East Fork Cellars agreed to pay the city $1,500 per month for the first 12 months through July, according to the lease, signed in March but went into effect in August. The amount is $850 more than the $650 monthly rent charged to the Slocum House Theater, the venue’s previous tenant, said Tim Haldeman, the city’s general services director.
The winery, started in 2008 by Jeffrey Waddell and his wife, Stacey, recently opened a tasting room in the city-owned Esther Short Park venue at 605 Esther St. The theater group moved out of the three-story home in February 2012 because it was unable to make higher rent payments to the city.
The city’s five-year lease agreement with East Fork includes an annual increase of 10 percent throughout the term of the lease, resulting in approximate revenue of $110,000 over the initial lease term.
East Fork Cellars has plans for an indoor movie theater at the Slocum House to show independent films and classics, according to Jeff Waddell. The winery also will host live music events and has added an art gallery to the tasting venue, open from 3 to 8 p.m. Friday, noon to 6 p.m. Saturday and noon to 5 p.m.

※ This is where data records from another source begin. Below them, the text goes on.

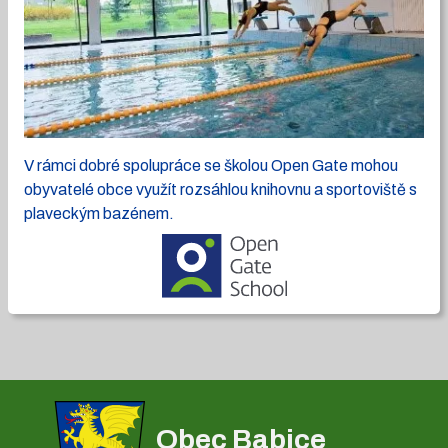
V rámci dobré spolupráce se školou Open Gate mohou
obyvatelé obce využít rozsáhlou knihovnu a sportoviště s
plaveckým bazénem.
Obec Babice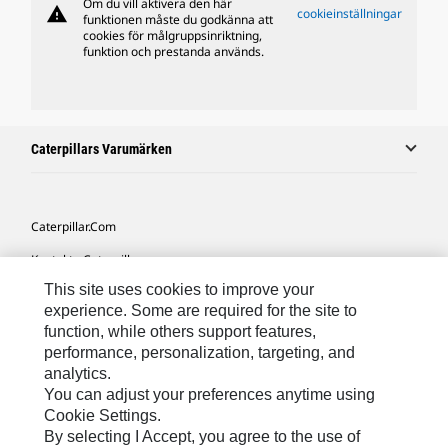
Om du vill aktivera den här
warning
cookieinställningar
funktionen måste du godkänna att
cookies för målgruppsinriktning,
funktion och prestanda används.
Caterpillars Varumärken
Caterpillar.com
Kontakta Caterpillar
This site uses cookies to improve your
Mina Marknadsföringspreferenser
experience. Some are required for the site to
Platskarta
function, while others support features,
performance, personalization, targeting, and
Cookie Settings
analytics.
Juridiskt
You can adjust your preferences anytime using
Cookie Settings.
Sekretess
By selecting I Accept, you agree to the use of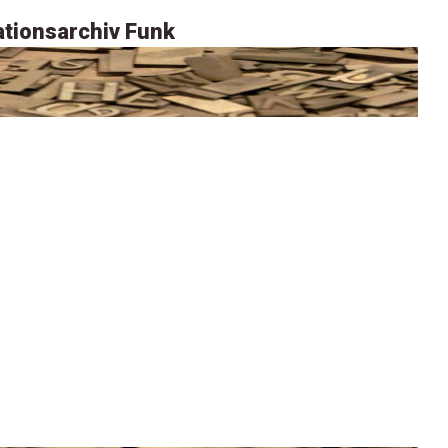
tionsarchiv Funk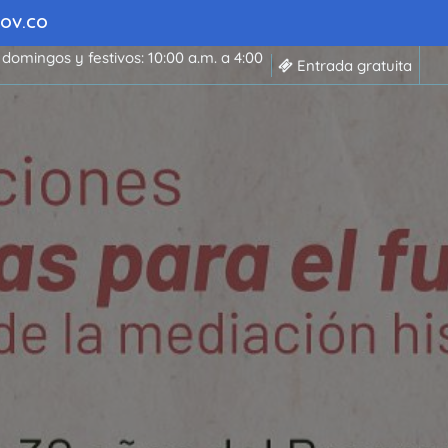
 GOV.CO
 domingos y festivos: 10:00 a.m. a 4:00
Entrada gratuita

Sunday.
Downtown boosters welcome the added attractions the established winery brings to the central city, said Lee Rafferty, executive director of Vancouver’s Downtown Association.
“The thing about East Fork Cellars is they know how to generate repeat business,” Rafferty said.
Waddell expects to extend the winery’s hours upon completion of ongoing renovation work to upgrade the venue’s kitchen, which won’t be commercial-grade because the business plans to use catered food for events.
“In the future, we plan to be open every day,” Waddell said.
Waddell said he’s invested a “sizable amount” into transforming the city-owned Victorian home for the winery, while following strict guidelines to maintain its historic integrity.
The Slocum House was built in 1867 by Charles W. Slocum and his wife, Laura. It is listed on the National Register of Historic Places and the Clark County Heritage Register.
In addition to upgrading the kitchen, East Fork Cellars has taken on the home’s exterior landscaping, window coverings, furniture and interior repairs.
“Between the city and us, we’re trying to restore it to its original grandeur,” Waddell said.
According to its contract with the city, East Fork Cellars can use the first floor and basement for “food and beverage preparation and sales; making, bottling, storing and selling of wine, beer and distilled spirits; entertainment and retail business.”
The second floor will be used as office space for East Fork Cellars and one tenant, the Vancouver Farmers Market.
Waddell also expects to attract otherworldly patrons to his new venue at the Slocum House, said to be haunted and featured in 2012 on The Travel Channel TV show, “The Dead Files.”
Working in the old house has made him into a believer, “based on one incident,” Waddell said, adding that any ghosts found hanging around will be immediately put to work.
“I’m embracing the ghosts,” he said. “If they’re there, they are welcome to get in the bottling line.”